Employees laid off from Oracle China appear to be a hot commodity for tech companies looking to hire, according to one recruitment platform, though desirability may be tempered by candidates’ ages as industry demands shift.
Recruiters searched online resumes for “Oracle” around 100,000 times on Tuesday, according to the online recruitment platform Boss Zhipin, an increase of 30% compared with a day earlier.
News broke earlier this week that the US tech giant would lay off around 1,000 employees in the China Research and Development Center (CDC). The center, which has facilities in cities including Beijing and Shenzhen, will reportedly close soon.
In a response sent to TechNode on Wednesday, Oracle China said as its cloud business continues to grow, it is carrying out a round of restructuring so as to offer Chinese business clients the best in cloud services.
However, employee protests signal that the US tech giant’s strategy is muddled. According to Chinese media, dozens of employees held a protest near the company’s Zhongguancun Technology Park offices in Beijing, carrying signs and banners saying that the layoffs were in fact a consequence of Oracle seeking to shut down its China operations entirely. Some of the fired employees, according to media reports, were from the cloud services team.
“It is regrettable to see them being fired in their middle age,” (our translation) Xu Dandan, founder and chairman of another Chinese recruitment service Lagou, said Thursday in a Weibo post. The average age of Oracle employees now looking for jobs on its platform was 37, he added, though they are senior engineers who are mostly graduates from prestigious universities and are “highly experienced with a strong background in technology.”
“However, it is not that easy to get a good position now as the bar has been raised at local internet firms,” (our translation) Xu said in a Weibo post, following a mass exodus of tech workers that left established multinational tech companies for Chinese internet firms in 2015 and 2016.
Work environments for Chinese tech workers are changing. The 996 workday, a term referring to working from 9 a.m. to 9 p.m. six days a week, has gradually become an unwritten rule at tech heavyweights such as JD.com. Being eliminated by younger colleagues is another challenge. Rumors about Huawei clearing out workers above the ages of 34 have been widely circulated since 2017, though the company has denied the practice, reported Sina Tech.

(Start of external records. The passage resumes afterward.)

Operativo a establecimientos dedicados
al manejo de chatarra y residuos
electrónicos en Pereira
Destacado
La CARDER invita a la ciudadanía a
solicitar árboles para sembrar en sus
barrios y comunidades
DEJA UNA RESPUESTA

The new developments in the Oracle’s massive layoffs is strikingly similar to Yahoo’s in Beijing four years ago. The company announced the closedown of its Beijing R&D center in March 2015, and its former programmers were enthusiastically welcomed by Chinese tech giants. Coffee shops near the Yahoo’s Beijing office were reportedly packed with HR managers from companies such as Baidu, JD.com, and Huawei, who were engaged in animated talks with candidates.
Recent comments indicate that Oracle is determined to compete in China. “If we let China’s economy pass us up, if we let China produce more engineers than we do, if we let China’s technology companies beat our technology companies, it won’t be long that our military is behind technologically also,” Oracle CEO Larry Ellison said in a Fox News interview in October.